── Text segment ──

5. Check Billing and Revenue Cycle Features

If billing’s a mess, your practice suffers. Eclinicalworks has built-in billing, but it’s not magic:

  • Integrated clearinghouse: Some users love that claims go out from within the system; others find setup tricky.
  • Denial management: Are there tools for tracking denials and resubmissions, or does that fall to a separate system?
  • Patient statements and online payments: Can patients pay online, and does the system handle payment plans or recurring charges?
  • Reporting: Can you easily track A/R, collections by payer, and productivity?

Honest take:
Eclinicalworks can handle billing for many practices, but if you have complex contracts or lots of out-of-network claims, ask for references from similar-sized clinics.


6. Ask About Support and Training—And Read the Fine Print

Support can make or break your rollout. Here’s what to ask:

  • Availability: Is support U.S.-based? 24/7? Chat, phone, or just tickets?
  • Response times: What’s average for urgent vs. routine requests?
  • Training: Is it included, or extra? Onsite or remote? How much “go-live” help will you get?
  • Updates: How often do they update the system, and does it break your customizations?

What to ignore:
Promises of “white glove” onboarding mean little if support is slow. Check online reviews for real-world complaints about support delays.


7. Compare Costs—And Watch for Hidden Fees

EHR pricing is notoriously opaque. Here’s what to look for:

  • Per-provider fees: Is it monthly, annually, or per encounter?
  • Setup/migration: Expect a migration fee—get it in writing.

───
── Data for review ──

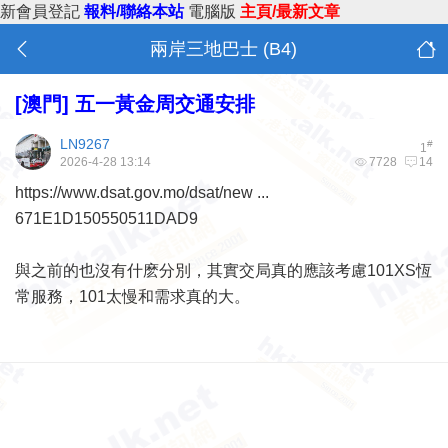
新會員登記
報料/聯絡本站
電腦版
主頁/最新文章
兩岸三地巴士 (B4)
[澳門]
五一黃金周交通安排
LN9267
#
1
2026-4-28 13:14
7728
14
https://www.dsat.gov.mo/dsat/new ...
671E1D150550511DAD9
與之前的也沒有什麽分別，其實交局真的應該考慮101XS恆
常服務，101太慢和需求真的大。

───

Required action:
Transcribe word for word the passage of the Eclinicalworks guide starting with "5. Check Billing" and going on through "find setup tricky.". The records originate from a separate source.

Exercise solution:
5. Check Billing and Revenue Cycle Features

If billing’s a mess, your practice suffers. Eclinicalworks has built-in billing, but it’s not magic:

  • Integrated clearinghouse: Some users love that claims go out from within the system; others find setup tricky.